Extract provided

Sunday, November 26, 2006

Complex Complex

I seem to be developing a complex; and it's a complex one... a complex complex, if you like.

You see, I'm about six feet tall, about four inches shorter than 'Bad Bad' Leory Brown, about four inches taller than Noel Gallagher. I say 'about' because these things are never exact: I've never met Noel (and I doubt the NME had his height recorded by a medical nurse or anything), and Leroy Brown is just a fictional character in a Jim Croce song; and furthermore, the only reason old Jim got away with rhyming 'four' with 'sir' in the first place was because of his ubercool Philly accent. Anyway, it's this aforementioned inexactness that is the root of my complex complex.

I'm about six feet; about five feet eleven and three quarters; about six feet half an inch; about six feet and a quarter inch. Why am I giving you this in Imperial units? I presume it's because we tend to think of human physical measurement in terms of feet and inches, as opposed to centimeters. Why? Fuck knows. Maybe it's because we like our labels, or rather, we're conditioned to feel that we need them. Maybe it's just that we haven't made the effort to go properly metric yet - how slow are we... it's been thirty-odd years. Maybe it's just a function of my complex complex, my need to pin my height down.

Work task
Answer the following questions using the post about height.
(a) How much taller than Noel Gallagher does the writer say he is?
(b) In whose song does the character Leroy Brown appear?
(c) How long does the writer say it has been without going properly metric?

[Dataset entries]
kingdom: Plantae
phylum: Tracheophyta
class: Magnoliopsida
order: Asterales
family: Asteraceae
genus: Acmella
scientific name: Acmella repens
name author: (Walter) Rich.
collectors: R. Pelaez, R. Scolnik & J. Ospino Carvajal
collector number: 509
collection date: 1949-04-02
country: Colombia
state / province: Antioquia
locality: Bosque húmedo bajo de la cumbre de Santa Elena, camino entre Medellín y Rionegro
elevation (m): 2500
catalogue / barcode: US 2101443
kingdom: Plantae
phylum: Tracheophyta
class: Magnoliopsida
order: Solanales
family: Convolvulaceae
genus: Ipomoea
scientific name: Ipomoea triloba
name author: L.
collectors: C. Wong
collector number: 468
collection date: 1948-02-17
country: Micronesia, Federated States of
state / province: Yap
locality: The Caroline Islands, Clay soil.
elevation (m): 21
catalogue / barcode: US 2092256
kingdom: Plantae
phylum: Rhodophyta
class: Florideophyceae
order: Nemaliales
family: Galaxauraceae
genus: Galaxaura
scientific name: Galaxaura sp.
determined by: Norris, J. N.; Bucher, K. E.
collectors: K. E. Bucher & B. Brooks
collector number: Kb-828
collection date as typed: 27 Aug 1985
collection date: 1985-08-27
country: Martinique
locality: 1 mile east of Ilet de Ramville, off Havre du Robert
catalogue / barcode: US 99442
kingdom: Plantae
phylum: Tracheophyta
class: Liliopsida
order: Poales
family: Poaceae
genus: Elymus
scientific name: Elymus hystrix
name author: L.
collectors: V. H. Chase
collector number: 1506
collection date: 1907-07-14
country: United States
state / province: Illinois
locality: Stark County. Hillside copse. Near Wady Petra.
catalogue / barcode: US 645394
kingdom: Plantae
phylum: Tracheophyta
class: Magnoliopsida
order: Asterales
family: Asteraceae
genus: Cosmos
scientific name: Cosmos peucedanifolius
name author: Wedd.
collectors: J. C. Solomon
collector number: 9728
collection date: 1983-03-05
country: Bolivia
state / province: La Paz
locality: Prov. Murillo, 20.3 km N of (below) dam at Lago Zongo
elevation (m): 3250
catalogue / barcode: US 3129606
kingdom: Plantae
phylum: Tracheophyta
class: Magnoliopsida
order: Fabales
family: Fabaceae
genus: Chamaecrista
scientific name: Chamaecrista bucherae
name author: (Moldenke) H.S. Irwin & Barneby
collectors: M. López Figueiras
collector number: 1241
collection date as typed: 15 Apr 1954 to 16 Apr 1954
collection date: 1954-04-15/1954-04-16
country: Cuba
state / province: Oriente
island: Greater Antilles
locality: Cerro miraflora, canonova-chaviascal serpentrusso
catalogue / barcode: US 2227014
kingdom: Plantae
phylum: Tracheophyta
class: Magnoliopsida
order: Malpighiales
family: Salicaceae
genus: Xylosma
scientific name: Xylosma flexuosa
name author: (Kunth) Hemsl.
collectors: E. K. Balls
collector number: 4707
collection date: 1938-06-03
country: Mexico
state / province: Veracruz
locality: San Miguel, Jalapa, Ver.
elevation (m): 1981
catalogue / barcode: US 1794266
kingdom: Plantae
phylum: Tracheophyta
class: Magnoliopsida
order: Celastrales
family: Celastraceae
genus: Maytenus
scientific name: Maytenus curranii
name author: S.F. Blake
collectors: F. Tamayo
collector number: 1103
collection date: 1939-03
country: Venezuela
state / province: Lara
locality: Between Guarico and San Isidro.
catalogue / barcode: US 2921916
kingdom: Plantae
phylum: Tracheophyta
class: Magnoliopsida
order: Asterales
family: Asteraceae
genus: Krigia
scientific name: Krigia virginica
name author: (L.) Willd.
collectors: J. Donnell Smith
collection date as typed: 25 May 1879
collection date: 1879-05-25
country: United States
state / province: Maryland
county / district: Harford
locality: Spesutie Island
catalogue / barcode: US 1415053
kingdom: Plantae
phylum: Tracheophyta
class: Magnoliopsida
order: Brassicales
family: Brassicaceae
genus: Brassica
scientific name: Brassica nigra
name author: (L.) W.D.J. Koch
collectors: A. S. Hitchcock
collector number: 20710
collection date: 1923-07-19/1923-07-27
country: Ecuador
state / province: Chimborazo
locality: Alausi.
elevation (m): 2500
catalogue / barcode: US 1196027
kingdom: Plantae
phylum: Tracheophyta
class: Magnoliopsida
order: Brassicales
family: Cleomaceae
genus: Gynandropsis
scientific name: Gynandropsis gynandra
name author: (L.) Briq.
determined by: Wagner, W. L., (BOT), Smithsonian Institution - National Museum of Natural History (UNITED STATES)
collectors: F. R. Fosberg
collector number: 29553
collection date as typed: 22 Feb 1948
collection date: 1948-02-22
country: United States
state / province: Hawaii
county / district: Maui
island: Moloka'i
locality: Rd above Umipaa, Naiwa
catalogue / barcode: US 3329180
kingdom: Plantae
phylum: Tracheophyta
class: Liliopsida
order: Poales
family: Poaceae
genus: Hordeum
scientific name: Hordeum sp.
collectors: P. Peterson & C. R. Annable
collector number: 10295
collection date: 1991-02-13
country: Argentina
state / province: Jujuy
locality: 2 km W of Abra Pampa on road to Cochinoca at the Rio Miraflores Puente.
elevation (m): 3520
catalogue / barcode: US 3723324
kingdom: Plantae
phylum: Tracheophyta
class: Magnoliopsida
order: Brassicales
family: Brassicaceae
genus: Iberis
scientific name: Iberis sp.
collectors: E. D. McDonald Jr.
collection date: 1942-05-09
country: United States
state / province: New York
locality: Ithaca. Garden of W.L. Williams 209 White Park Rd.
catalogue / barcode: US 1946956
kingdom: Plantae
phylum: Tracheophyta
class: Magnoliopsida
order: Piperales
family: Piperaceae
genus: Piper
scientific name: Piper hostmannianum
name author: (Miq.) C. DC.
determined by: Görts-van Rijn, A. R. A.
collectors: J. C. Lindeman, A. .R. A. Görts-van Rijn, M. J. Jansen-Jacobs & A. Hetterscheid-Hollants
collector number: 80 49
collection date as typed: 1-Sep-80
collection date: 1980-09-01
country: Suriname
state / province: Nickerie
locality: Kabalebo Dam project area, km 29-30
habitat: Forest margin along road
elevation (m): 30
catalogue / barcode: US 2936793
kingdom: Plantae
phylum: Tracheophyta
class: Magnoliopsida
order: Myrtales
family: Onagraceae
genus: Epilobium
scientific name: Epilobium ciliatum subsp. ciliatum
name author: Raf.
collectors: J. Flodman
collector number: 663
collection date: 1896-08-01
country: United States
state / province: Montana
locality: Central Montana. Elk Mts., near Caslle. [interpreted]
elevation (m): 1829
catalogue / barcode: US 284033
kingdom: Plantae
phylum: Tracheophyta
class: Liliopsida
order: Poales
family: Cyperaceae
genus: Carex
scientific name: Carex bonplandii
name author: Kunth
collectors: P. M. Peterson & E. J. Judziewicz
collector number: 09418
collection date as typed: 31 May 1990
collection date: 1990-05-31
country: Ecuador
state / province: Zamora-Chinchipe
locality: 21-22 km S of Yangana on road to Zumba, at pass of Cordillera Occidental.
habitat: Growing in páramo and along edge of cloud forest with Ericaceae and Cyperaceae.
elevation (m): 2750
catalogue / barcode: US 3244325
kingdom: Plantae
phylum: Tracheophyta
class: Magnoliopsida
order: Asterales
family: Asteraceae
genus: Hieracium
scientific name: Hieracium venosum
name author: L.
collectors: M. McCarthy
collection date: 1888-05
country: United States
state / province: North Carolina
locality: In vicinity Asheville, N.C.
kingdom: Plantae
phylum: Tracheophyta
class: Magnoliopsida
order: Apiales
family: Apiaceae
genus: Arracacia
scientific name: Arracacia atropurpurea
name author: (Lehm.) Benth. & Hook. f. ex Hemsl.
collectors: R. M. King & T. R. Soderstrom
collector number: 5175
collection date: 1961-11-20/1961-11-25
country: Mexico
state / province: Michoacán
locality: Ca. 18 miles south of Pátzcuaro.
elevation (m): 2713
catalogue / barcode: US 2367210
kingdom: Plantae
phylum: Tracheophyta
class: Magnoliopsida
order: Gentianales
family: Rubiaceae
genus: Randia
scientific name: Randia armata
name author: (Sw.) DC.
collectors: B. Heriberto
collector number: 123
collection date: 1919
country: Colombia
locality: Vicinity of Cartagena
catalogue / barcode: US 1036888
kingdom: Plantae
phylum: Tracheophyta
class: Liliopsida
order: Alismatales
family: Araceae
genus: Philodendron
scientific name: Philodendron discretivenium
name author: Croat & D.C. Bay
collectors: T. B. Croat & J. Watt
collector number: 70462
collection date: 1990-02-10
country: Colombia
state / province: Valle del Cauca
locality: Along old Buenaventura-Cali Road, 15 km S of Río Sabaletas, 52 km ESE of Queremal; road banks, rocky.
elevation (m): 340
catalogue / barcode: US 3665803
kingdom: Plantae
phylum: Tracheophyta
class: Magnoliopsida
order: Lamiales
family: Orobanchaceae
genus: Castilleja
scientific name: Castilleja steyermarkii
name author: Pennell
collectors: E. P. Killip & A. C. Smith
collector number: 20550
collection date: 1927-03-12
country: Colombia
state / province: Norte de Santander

Reply
(a) About four inches.
(b) Jim Croce's.
(c) Thirty-odd years.